The magical and subjective qualities of the novel initially appear at odds with the book’s claim to be a biography. While the biographer claims only to be reporting facts, the magical physical transformation is far from a realistic event. At the moment of Orlando’s transformation, the trumpeters blow once, declaring “THE TRUTH!” (102). This declaration prompts her to wake, suggesting that this magical transformation has revealed a truth. Yet the biographer makes it clear that this is only the truth of the moment, as it is equally true that Orlando was a man before then. Woolf argues that a person’s essence can only be captured by using imagination and creativity. In the biography’s pursuit of objective truth, Orlando’s multitudes of selves cannot be fully described. The biographer is left “[c]hoosing then, only those selves we have found room for” in the narrative “since a biography is considered complete if it merely accounts for six or seven selves, whereas a person may well have as many thousand” (226). Thus, an objective truth is impossible to attain.
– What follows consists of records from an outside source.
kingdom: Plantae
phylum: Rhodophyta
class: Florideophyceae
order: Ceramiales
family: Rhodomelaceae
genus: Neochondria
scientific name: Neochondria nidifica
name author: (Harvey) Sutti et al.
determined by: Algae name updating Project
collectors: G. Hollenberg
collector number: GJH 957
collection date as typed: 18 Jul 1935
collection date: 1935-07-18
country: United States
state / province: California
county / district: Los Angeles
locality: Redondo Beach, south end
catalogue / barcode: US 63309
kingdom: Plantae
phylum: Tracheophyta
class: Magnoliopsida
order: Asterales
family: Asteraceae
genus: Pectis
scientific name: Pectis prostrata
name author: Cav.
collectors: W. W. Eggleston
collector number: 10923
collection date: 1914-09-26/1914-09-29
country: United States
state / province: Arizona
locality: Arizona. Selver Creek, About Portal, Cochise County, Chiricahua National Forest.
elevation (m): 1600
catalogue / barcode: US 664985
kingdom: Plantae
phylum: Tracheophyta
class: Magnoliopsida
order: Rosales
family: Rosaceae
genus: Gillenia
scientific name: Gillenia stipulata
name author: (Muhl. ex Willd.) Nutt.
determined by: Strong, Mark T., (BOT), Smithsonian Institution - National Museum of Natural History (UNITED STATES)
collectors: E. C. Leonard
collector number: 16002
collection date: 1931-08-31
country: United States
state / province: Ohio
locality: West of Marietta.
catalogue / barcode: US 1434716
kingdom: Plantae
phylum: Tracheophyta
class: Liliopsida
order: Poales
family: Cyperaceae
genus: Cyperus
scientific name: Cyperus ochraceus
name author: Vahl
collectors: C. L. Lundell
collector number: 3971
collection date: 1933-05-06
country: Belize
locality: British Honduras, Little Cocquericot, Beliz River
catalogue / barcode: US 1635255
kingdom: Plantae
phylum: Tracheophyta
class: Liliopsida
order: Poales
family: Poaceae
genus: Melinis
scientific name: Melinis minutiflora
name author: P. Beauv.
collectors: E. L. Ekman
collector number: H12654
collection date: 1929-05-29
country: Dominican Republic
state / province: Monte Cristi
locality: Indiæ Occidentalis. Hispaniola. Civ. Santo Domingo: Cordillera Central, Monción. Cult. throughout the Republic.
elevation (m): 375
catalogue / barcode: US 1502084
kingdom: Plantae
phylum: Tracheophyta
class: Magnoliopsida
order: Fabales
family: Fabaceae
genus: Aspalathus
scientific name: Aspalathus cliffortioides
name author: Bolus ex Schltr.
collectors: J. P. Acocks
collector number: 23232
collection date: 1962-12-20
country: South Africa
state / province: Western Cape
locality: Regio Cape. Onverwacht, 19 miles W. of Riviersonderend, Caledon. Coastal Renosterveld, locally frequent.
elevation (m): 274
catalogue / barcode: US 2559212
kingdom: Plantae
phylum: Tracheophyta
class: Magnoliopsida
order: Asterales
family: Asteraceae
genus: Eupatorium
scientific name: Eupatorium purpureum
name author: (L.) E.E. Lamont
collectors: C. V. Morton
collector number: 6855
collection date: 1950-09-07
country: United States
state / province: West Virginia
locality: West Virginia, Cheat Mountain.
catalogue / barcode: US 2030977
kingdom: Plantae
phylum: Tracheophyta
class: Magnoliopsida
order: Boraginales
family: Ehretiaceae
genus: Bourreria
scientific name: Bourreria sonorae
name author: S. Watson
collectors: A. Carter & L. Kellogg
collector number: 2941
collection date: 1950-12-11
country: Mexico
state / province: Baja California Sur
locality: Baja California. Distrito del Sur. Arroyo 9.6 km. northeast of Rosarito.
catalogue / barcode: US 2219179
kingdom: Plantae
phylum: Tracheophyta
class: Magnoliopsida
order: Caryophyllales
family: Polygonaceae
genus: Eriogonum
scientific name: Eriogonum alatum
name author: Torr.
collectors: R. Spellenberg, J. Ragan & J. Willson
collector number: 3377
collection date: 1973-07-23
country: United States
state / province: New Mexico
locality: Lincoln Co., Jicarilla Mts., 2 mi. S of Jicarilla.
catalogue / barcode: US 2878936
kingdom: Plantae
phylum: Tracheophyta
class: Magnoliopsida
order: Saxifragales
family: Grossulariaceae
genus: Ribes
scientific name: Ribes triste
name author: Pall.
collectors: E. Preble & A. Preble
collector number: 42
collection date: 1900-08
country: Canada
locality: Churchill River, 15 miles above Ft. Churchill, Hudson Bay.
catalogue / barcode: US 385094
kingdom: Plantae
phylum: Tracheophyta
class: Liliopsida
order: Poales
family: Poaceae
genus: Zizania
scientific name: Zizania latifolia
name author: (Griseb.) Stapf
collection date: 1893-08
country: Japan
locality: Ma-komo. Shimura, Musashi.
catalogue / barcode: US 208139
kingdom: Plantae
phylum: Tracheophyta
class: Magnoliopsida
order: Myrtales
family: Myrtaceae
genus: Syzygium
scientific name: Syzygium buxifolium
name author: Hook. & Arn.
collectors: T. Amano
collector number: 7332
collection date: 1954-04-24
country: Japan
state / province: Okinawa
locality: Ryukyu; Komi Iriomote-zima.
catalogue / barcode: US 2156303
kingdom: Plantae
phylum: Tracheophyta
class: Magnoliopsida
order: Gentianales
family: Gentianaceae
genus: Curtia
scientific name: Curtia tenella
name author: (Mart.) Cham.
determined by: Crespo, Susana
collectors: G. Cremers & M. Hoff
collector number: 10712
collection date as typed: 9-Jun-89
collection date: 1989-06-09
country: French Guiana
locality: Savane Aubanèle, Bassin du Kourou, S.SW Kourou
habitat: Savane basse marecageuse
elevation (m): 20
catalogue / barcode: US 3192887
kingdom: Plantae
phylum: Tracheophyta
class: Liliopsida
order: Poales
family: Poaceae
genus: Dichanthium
The biographer’s reliance on objective truth, Woolf argues, is a failure. Collecting and recording facts relies on memory, which Woolf shows as imperfect and subjective. The biographer edits his information, as they often allude to changes that they are making. When describing the ledgers for Orlando’s renovation expenses, he omits the cost and includes only a small section of the entire “ninety-nine pages” (180) that catalog the process. The biographer further indicates the constructed nature of the biography when they interject after Orlando’s transformation to clarify a change in pronouns. When they state, “His memory,” the biographer immediately injects “but in the future we must, for convention’s sake, say ‘her’ for ‘his,’ and ‘she’ for ‘he,’” before continuing with “her memory then’ (103). While that omission can be explained as necessary in the writing process, the biographer makes more subjective edits. After Orlando swears for the first time as a woman, the biographer states that “we must omit that word; it was disrespectful in the extreme and passing strange on a lady’s lips” (115). By editing, omitting, and interjecting, the biographer reveals that objective truth is impossible. Instead, one should seek to live as Orlando does. Orlando’s search for truth throughout the novel reflects Woolf’s understanding of truth. Orlando finds truth in their poetry, an openly subjective art form.